Die Voraussetzungen für die Bestellung eines Pflichtverteidigers gemäß § 140 Abs. 2 StPO sind gegeben, da wegen der Schwere der zu erwartenden Rechtsfolge die Mitwirkung eines Verteidigers geboten erscheint.
Da das Datum sowohl der dem Angeklagten hier vorgeworfenen Tat als auch der ihm im Verfahren 560 Js 205230/21 vor dem Amtsgericht Naumburg vorgeworfenen Taten jeweils nach dem Erlass des zuletzt gegen den Angeklagten ergangenen Strafbefehls des Amtsgerichts Naumburg vom 08.02.2021 liegt, sind die Taten aus dem Verfahren 560 Js 205230/21 mit der dem Angeklagten hier vorgeworfenen Tat gesamtstrafenfähig. Auch wenn die Kammer aufgrund der dortigen Anklage vor dem Schöffengericht davon ausgeht, dass dem Angeklagten in Bezug auf das bewaffnete Handeltreiben mit Betäubungsmitteln gemäß § 30a Abs. 2 Nr. 2 BtMG ein — aus Sicht der Staatsanwaltschaft - minder schwerer Fall gemäß § 30a Abs. 3 BtMG vorgeworfen wird und ihm im Verfahren vor dem Amtsgericht Naumburg daher nicht die nach § 30a Abs. 2 i.V.m.
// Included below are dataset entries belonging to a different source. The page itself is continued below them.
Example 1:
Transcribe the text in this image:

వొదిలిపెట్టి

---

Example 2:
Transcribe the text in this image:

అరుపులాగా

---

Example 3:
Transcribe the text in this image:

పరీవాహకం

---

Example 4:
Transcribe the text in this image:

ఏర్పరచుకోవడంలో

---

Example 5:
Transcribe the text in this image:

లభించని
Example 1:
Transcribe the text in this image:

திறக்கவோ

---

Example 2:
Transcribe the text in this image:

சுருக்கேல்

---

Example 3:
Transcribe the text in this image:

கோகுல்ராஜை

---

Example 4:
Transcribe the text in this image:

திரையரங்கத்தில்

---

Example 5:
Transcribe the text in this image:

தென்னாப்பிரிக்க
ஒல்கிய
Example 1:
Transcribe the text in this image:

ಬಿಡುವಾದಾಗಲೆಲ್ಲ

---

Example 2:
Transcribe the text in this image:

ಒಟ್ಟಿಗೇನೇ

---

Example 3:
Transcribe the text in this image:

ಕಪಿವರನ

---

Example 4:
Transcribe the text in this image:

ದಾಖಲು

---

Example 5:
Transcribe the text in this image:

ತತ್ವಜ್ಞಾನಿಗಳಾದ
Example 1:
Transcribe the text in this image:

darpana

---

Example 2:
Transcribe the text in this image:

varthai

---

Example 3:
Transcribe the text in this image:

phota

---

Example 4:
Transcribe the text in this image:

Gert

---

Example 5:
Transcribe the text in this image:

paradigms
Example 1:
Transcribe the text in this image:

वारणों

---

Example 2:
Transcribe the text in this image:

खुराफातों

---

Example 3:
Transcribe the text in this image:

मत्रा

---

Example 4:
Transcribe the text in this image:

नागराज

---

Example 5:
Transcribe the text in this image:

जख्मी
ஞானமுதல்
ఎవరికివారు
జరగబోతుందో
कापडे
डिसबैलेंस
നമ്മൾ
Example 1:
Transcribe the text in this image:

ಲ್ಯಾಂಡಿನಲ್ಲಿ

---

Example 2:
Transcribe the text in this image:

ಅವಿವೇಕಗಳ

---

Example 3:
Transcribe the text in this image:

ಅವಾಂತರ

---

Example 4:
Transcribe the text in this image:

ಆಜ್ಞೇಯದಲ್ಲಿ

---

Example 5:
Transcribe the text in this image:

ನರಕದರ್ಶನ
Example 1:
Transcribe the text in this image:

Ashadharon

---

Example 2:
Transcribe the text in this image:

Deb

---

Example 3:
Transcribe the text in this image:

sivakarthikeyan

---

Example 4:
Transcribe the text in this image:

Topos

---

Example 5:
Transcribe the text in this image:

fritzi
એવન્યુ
Abs. 1 BtMG vorgesehene Mindeststrafe von fünf Jahren droht, so ist doch angesichts der Mindeststrafe von einem Jahr Freiheitsstrafe für das dem Angeklagten im Verfahren vor dem Amtsgericht Naumburg ebenfalls vorgeworfene Handeltreiben mit Betäubungsmitteln in nicht geringer Menge nach § 29a Abs. 1 Nr. 2 BtMG — welches zudem auch für das minder schwere bewaffnete Handeltreiben mit Betäubungsmitteln Sperrwirkung entfaltet — für den Fall einer Verurteilung insgesamt die Verhängung einer Gesamtfreiheitsstrafe von über einem Jahr zu erwarten. Drohen einem Beschuldigten aber in mehreren Parallelverfahren Strafen, die letztlich gesamtstrafenfähig sind und deren Summe voraussichtlich eine Höhe erreicht, welche das Merkmal der „Schwere der Rechtsfolge", also mindestens ein Jahr (Gesamt-)Freiheitsstrafe, im Sinne des § 140 Abs. 2 StPO begründet, so ist die Verteidigung in jedem Verfahren notwendig (vgl. KG Berlin, Beschluss vorn 13. 12. 2018 — 3 Ws 290/18 Rn. 2; Oberlandesgericht des Landes Sachsen-Anhalt, Urteil vom 22. 05. 2013 - 2 Ss 65/13 -, Rn. 6; jeweils zitiert nach juris).
Nach alledem war der Beschluss des Amtsgerichts aufzuheben und dem Angeklagten
Rechtsanwalt pp. als Pflichtverteidiger zu bestellen,
III.
Die Kostenentscheidung ergibt sich aus der entsprechenden Anwendung des § 467 Abs. 1 StPO.